**Required action:** Use the entries below and reproduce exactly the lines from the one containing "middle mcp: (314, 205)" down to the one containing "index tip: (297, 96)", both of them included.

[Saved entries]
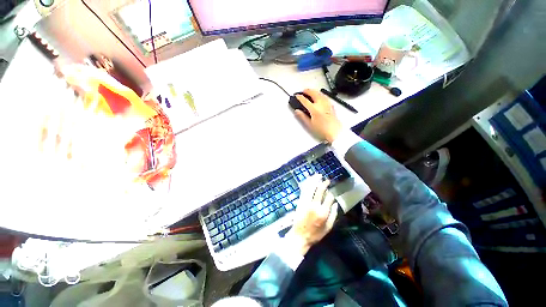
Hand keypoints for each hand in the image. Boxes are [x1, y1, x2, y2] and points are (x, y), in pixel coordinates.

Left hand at [286, 175, 337, 255]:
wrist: (299, 236)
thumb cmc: (315, 234)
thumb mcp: (328, 228)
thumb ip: (333, 215)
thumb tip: (335, 204)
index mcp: (323, 212)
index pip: (329, 198)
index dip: (331, 193)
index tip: (332, 191)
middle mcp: (314, 205)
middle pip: (319, 190)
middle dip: (324, 183)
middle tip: (327, 180)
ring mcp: (306, 202)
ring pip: (311, 188)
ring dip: (314, 180)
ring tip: (318, 175)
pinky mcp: (300, 201)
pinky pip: (303, 190)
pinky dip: (306, 184)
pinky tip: (309, 180)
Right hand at [294, 89, 341, 142]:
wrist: (334, 132)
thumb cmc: (323, 130)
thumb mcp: (309, 124)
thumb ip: (302, 117)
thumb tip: (297, 111)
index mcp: (314, 109)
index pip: (305, 100)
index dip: (299, 97)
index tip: (297, 96)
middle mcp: (321, 104)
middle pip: (313, 93)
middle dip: (307, 91)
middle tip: (303, 91)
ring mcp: (327, 104)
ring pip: (320, 93)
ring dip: (314, 91)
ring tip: (310, 92)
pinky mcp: (331, 105)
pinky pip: (325, 96)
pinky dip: (320, 94)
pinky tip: (319, 96)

**Exercise output:**
middle mcp: (314, 205)
middle pip: (319, 190)
middle dip: (324, 183)
middle tip: (327, 180)
ring mcp: (306, 202)
ring pip: (311, 188)
ring dip: (314, 180)
ring tip: (318, 175)
pinky mcp: (300, 201)
pinky pip: (303, 190)
pinky dip: (306, 184)
pinky tip: (309, 180)
Right hand at [294, 89, 341, 142]:
wrist: (334, 132)
thumb cmc: (323, 130)
thumb mcp: (309, 124)
thumb ip: (302, 117)
thumb tip: (297, 111)
index mcp: (314, 109)
index pip: (305, 100)
index dip: (299, 97)
index tip: (297, 96)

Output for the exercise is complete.